Leave out the pictures and set down the rest of the listing below word for word.

### [The data]
==================================================

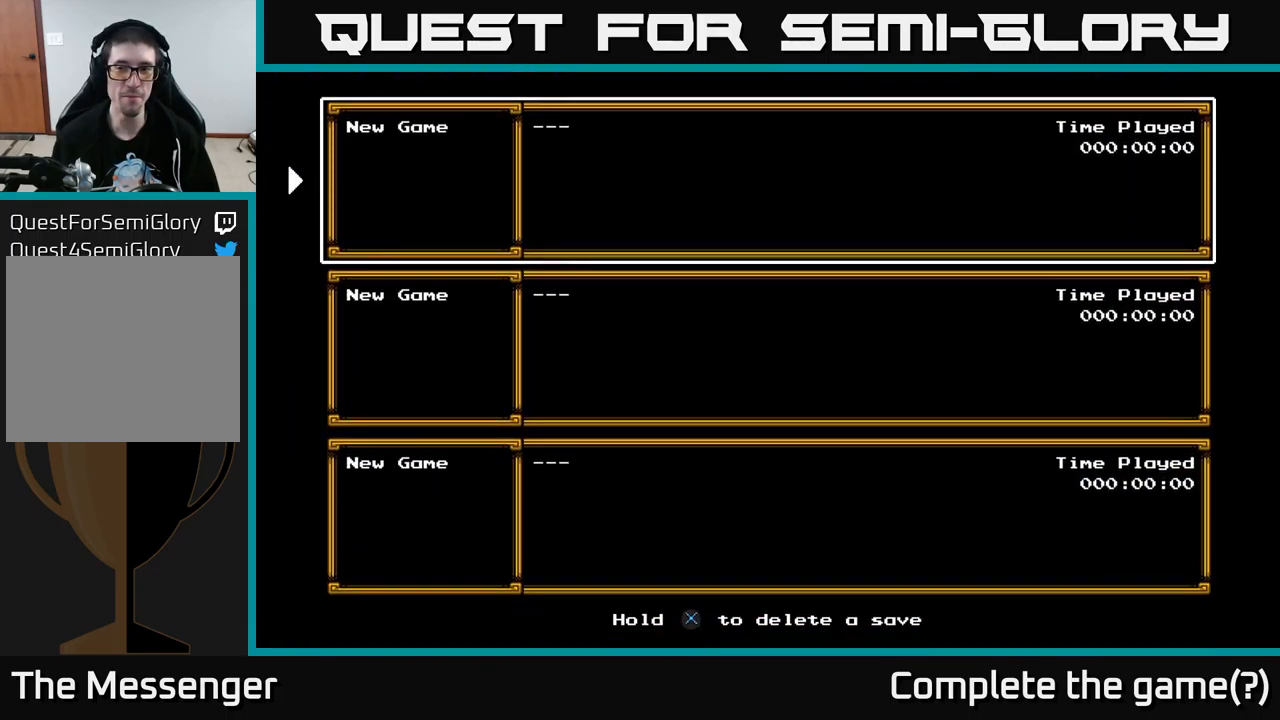
{"buttons": [], "left_stick": "center", "right_stick": "center", "events": [[34, "DPAD_DOWN", "down"], [150, "DPAD_DOWN", "up"], [334, "DPAD_UP", "down"], [484, "DPAD_UP", "up"]]}
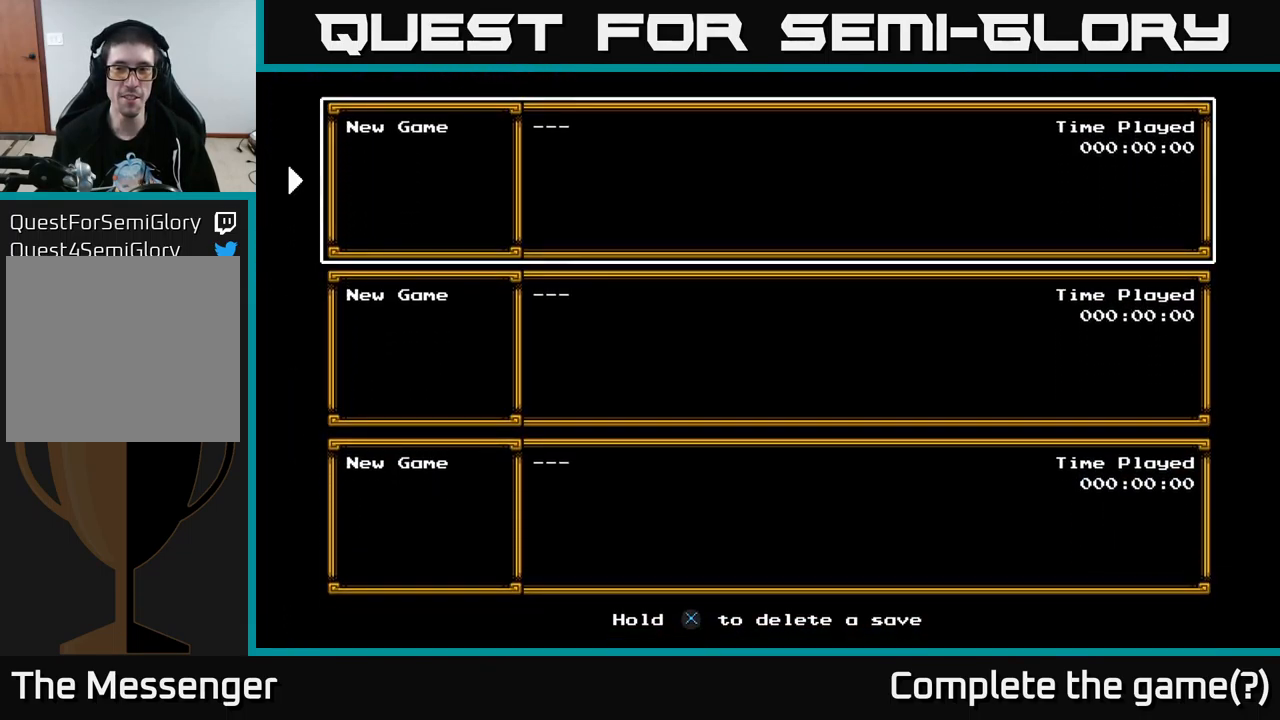
{"buttons": [], "left_stick": "center", "right_stick": "center", "events": [[417, "A", "down"], [467, "A", "up"]]}
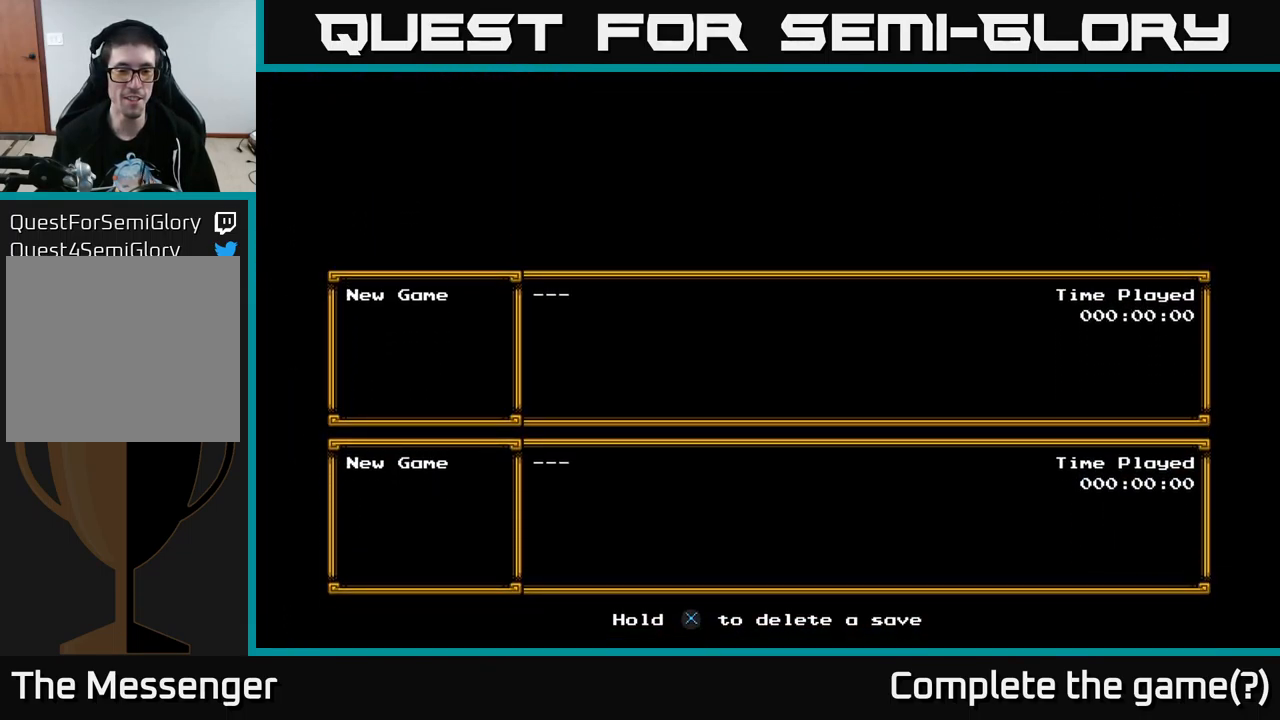
{"buttons": [], "left_stick": "center", "right_stick": "center", "events": []}
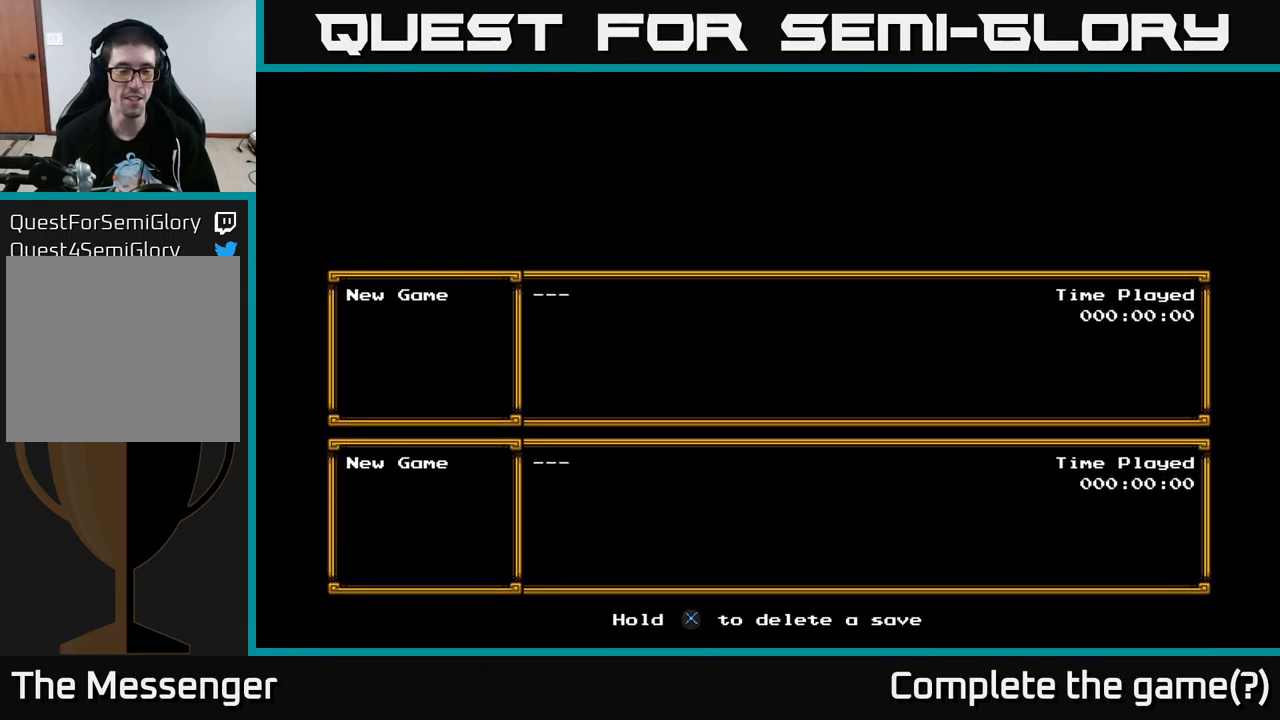
{"buttons": [], "left_stick": "center", "right_stick": "center", "events": []}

==================================================

### [Answer section]
{"buttons": [], "left_stick": "center", "right_stick": "center", "events": [[34, "DPAD_DOWN", "down"], [150, "DPAD_DOWN", "up"], [334, "DPAD_UP", "down"], [484, "DPAD_UP", "up"]]}
{"buttons": [], "left_stick": "center", "right_stick": "center", "events": [[417, "A", "down"], [467, "A", "up"]]}
{"buttons": [], "left_stick": "center", "right_stick": "center", "events": []}
{"buttons": [], "left_stick": "center", "right_stick": "center", "events": []}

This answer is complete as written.